Is There a Better Way?
Should we organize debates that are more inclusive and fair? Could we allow all parties a chance to speak to voters?
Why yes, there is a simpler and less biased method to determine which candidates appear in the debates. It is the method proposed by most writers and leaders who contemplate this question, and it’s not only easy and simple, it actually rewards participating in our democratic institutions rather than colluding with corporate media.
This is it: We allow into the debates the nominees who will appear on enough ballots around the country to win the election.
It’s that simple.
Each state has its own rules for ballot access, and while some of those rules (like Georgia’s) are unreasonably burdensome, they are manageable. These rules don’t discriminate nearly as much as the corporate media.
After tireless work by thousands of enthusiastic Jill Stein supporters, she will appear on 45 state ballots and be eligible as a write-in in 3 more. Gary Johnson will appear on even more ballots — 49 state ballots. Many states require onerous paperwork and thousands of signatures for ballot access (this is another way the two parties devised their “two-party system” to prevent other parties from participating). Since that paperwork is in order and those thousands of signatures were gathered and duly certified by the states, these candidates should be heard in the debates.
This method would suffice for determining who to include in the debates. As for the debate rules, questions, heights of podiums, moderators, and composition of audiences, it seems obvious that — as with any other contest — we should have neutral rules makers. We should have a nonpartisan debate commission.

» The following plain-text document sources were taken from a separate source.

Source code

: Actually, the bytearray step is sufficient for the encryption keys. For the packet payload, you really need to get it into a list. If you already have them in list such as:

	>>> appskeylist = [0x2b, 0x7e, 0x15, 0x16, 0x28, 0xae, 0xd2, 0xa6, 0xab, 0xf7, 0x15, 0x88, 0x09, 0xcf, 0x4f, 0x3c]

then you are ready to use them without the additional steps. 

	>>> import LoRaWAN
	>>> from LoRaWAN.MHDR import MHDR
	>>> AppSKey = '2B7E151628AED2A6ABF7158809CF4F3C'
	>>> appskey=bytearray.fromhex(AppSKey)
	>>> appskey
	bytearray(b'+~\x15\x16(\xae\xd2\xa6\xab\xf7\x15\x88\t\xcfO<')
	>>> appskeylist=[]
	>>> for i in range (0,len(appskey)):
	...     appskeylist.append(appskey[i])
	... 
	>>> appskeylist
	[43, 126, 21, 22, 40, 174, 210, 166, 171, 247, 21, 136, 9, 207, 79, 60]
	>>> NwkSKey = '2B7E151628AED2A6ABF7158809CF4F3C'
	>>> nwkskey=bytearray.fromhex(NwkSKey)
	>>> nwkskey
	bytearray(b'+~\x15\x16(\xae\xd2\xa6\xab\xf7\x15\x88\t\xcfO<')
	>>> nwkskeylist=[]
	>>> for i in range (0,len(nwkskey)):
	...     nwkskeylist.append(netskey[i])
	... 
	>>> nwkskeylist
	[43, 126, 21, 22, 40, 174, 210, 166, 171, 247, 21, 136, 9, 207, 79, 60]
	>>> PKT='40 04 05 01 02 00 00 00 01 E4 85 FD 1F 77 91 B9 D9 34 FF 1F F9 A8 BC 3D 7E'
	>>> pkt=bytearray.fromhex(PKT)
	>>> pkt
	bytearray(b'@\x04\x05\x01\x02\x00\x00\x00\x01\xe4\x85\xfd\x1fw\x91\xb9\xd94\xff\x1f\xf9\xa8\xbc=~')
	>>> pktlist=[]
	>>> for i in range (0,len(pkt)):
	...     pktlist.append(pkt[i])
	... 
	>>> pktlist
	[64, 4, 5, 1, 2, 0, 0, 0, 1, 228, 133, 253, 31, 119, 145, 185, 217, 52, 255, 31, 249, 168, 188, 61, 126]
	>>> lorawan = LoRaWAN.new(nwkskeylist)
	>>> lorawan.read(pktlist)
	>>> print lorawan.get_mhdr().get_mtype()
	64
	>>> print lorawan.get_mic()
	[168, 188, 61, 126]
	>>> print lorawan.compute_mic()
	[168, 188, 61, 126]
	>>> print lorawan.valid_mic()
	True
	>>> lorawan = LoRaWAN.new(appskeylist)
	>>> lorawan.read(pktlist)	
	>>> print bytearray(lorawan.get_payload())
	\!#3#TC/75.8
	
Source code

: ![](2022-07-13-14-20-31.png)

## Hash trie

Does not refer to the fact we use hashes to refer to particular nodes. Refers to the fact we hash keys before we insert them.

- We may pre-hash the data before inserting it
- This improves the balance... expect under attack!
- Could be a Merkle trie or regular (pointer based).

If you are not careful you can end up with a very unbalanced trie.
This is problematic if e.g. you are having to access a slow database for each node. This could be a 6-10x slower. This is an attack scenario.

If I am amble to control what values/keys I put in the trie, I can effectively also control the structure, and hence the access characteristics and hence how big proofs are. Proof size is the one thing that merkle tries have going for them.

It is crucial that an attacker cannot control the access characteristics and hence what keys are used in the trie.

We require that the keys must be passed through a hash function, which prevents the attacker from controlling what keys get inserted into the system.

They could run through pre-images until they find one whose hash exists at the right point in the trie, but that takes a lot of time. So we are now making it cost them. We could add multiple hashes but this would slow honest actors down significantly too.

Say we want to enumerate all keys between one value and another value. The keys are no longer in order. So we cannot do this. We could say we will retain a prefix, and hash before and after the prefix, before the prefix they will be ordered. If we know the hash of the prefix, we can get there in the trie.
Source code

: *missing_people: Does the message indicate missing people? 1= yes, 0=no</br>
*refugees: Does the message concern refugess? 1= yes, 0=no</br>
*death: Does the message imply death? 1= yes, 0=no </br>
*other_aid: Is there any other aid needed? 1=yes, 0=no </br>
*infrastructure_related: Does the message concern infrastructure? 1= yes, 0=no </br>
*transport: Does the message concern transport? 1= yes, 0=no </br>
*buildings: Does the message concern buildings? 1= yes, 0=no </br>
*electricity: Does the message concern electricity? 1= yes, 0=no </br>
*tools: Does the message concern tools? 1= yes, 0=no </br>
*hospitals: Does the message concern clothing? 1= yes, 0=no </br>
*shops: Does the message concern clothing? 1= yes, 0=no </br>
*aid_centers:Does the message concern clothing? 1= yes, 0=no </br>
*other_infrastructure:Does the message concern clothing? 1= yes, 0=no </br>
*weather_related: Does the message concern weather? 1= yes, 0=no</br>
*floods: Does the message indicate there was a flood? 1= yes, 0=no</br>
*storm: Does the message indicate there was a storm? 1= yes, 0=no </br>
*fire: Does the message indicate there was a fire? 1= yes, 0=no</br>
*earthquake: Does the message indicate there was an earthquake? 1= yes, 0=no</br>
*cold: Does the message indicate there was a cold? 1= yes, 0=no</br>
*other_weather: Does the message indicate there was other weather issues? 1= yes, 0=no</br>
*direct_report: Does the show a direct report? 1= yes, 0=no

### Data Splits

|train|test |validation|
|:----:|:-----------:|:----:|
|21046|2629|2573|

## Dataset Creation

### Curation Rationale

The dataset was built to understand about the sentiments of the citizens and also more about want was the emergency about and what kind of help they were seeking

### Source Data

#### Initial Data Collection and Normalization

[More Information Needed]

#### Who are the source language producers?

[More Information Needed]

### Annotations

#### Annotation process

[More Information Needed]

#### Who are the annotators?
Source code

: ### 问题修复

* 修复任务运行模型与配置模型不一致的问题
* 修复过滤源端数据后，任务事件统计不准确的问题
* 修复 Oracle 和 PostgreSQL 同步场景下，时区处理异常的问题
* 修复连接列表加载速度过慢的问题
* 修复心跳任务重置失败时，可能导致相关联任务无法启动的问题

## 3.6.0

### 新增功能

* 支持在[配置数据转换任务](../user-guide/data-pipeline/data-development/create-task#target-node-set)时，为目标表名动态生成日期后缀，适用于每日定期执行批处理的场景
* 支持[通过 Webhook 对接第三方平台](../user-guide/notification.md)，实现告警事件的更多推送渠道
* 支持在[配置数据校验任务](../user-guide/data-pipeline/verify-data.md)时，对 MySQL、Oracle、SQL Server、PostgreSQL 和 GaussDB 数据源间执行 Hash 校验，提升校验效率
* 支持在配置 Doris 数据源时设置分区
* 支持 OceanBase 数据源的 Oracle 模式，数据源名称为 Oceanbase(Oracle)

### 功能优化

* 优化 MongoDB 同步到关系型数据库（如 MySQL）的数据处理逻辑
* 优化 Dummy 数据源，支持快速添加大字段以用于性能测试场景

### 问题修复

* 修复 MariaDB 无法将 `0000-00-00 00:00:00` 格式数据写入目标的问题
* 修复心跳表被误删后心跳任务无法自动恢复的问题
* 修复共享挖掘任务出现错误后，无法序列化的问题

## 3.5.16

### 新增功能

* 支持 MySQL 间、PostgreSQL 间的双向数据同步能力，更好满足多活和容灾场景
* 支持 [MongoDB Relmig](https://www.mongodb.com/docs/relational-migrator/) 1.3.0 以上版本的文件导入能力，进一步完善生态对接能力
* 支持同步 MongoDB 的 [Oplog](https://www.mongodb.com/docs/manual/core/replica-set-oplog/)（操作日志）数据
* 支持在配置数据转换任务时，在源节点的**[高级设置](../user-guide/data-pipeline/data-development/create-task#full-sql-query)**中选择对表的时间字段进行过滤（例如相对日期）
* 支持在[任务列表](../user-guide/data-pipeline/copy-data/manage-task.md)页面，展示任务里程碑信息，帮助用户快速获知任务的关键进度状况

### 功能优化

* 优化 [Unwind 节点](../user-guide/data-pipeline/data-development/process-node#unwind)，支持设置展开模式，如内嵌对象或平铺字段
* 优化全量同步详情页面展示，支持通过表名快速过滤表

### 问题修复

Demand Substance, not Spectacle
Ultimately our nation’s presidential debates can be and should be the showcase of our political system. These debates are the precious hours set aside by and for citizens nationwide so that we all might hear our candidates in person — not filtered through the media — as they debate and discuss crucial issues, challenge one another, present to us their accomplishments, and account for their mistakes. The debates should first and foremost be organized to enable citizens to be informed and intelligent when they undertake the solemn act of voting.
Ever since a private corporation took control of the debates in 1988, we have had choreographed events rather than debates — spectacles, first and foremost, organized to exclude ideas, exclude candidates, and convince people to vote for one of the two older parties’ candidates.
To restore faith in our democratic institutions and to pave the way for powerful and intelligent debate on our nation and planet’s most pressing issues, our presidential debates must include all candidates who can potentially win the election, and they must follow rules devised by nonpartisan organizers. There are numerous lawsuits to create exactly this kind of debates. For the good of our nation and for the future of our representative democracy, please speak out, support these lawsuits, and never settled for spectacle over substance.